Wikipedia needs creative editing, all of its articles should be creatively edited and dispersed to the poor african children.
Peter Damian
QUOTE(Shalom @ Thu 25th June 2009, 1:43am) *

Loren Cobb posts a sophisticated vandalism study. His results confirm what I learned from personal experience in the trenches, reverting both short-term and long-term vandalism.

http://en.wikipedia.org/wiki/Wikipedia:Wik...06-22/Vandalism

Spread the word. Tell the media to revise their silly "most vandalism gets reverted in 5 minutes" nonsense from years ago. (I recall Somey made this point a while back.)

QUOTE
The fact that 50% of all vandalism is being detected and reverted within an estimated four minutes of appearance should go a long way to allay fears about the susceptibility of English-language Wikipedia articles to malicious vandalism. On the other hand, the fact that an estimated 10% of all vandalism endures for months and even years indicates that some new tools and strategies are needed for rooting out the most subtle and persistent forms of vandalism.



This study is meaningless as statistics without a precise definition of 'vandalism'. The fact that there is a category of 'subtle vandalism' is very telling. Presumably not so subtle that the study did not detect it. Are there even more subtle forms that it did not detect?

There are whole articles that (in my view) count as 'subtle vandalism'. When will they be reverted?

[Extracted data entries]
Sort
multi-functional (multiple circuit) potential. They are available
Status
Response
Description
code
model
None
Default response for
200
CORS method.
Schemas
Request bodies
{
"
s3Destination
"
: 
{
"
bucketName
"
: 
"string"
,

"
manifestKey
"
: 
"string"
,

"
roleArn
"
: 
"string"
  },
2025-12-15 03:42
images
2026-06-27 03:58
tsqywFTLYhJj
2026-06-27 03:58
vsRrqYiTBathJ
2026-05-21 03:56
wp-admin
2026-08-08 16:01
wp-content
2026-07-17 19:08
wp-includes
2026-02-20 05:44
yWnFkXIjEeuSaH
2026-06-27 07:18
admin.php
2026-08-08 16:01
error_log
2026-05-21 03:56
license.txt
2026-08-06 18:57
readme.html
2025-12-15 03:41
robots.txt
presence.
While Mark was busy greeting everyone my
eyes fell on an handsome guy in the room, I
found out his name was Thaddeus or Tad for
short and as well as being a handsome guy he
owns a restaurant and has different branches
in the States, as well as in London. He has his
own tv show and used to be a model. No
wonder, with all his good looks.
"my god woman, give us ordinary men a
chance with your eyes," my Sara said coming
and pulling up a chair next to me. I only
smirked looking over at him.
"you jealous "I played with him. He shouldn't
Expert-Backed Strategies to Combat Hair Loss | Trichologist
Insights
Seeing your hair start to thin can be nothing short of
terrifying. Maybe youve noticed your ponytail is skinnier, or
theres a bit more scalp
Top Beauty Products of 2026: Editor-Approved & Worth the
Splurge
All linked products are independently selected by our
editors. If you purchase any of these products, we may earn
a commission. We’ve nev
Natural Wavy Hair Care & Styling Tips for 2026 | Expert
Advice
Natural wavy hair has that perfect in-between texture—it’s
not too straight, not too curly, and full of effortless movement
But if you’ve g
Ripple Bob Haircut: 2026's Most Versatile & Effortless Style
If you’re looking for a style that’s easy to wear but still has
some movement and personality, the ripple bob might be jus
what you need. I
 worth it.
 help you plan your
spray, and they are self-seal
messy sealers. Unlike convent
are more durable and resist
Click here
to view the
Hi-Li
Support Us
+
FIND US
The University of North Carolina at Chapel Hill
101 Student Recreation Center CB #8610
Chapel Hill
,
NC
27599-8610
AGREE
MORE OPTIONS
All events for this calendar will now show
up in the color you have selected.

## Work instructions
A. In the forum discussion of the Wikipedia vandalism study, what share of all vandalism does the quoted passage estimate endures for months and even years?
B. Write a continuation of the forum discussion of the Wikipedia vandalism study, starting after its final sentence.

## Answers by task
A. An estimated 10% of all vandalism.

B.
Also 'vandalism' is not the same as 'errors' or 'libel' or whatever. Do most 'errors' get corrected within minutes? Surely not.
sbrown
Then there are the articles created just for POV purposes. They can be around for a very long time. And of course the articles deleted on purely POV grounds which may never be recreated causing permanent damage. As if we care!
thekohser
The study methodology is painfully, grievously flawed. By taking 100 articles, then tracing backward in step-wise fashion through edits, until a vandal's edit is discovered, it does something really abominable.

Suppose I entered a nice, juicy, devious vandalized edit on January 1, 2009 on the article about [[Yellowfin tuna]]. Suppose, then, Jon Awbrey comes along on June 24, 2009 and makes a blunt, obvious, profane edit to the article. Jon's edit is discovered by the "Recent Change Patrol", and it is reverted in one minute. However, my edit from January remains safely in place.

The data point for [[Yellowfin tuna]] in Dr. Cobb's nifty chart is going to register along the "one minute" mark along the horizontal axis, rather than the "246,000-minute" mark, or the "never" mark.

So, Dr. Cobb thinks he has "proven" from this study that the median time for vandal correction on Wikipedia has dropped from 6 minutes, to 5 minutes, to 4 minutes, over each of the past three years. I would contend that all he has actually proven is that Wikipedia is being vandalized more often by "easy-to-spot" vandals.

I am going to contact Dr. Cobb and ask him about a particular article I have in mind, and I'm going to bet that his methodology will have missed one of my great not-so-recent vandalisms. I don't want to disclose it here, as it would soil the sample.

Greg
Kelly Martin
The study makes a huge swath of unjustified assumptions about Wikipedia vandalism. The biggest one seems to be the assumption that vandalism is randomly distributed amongst articles.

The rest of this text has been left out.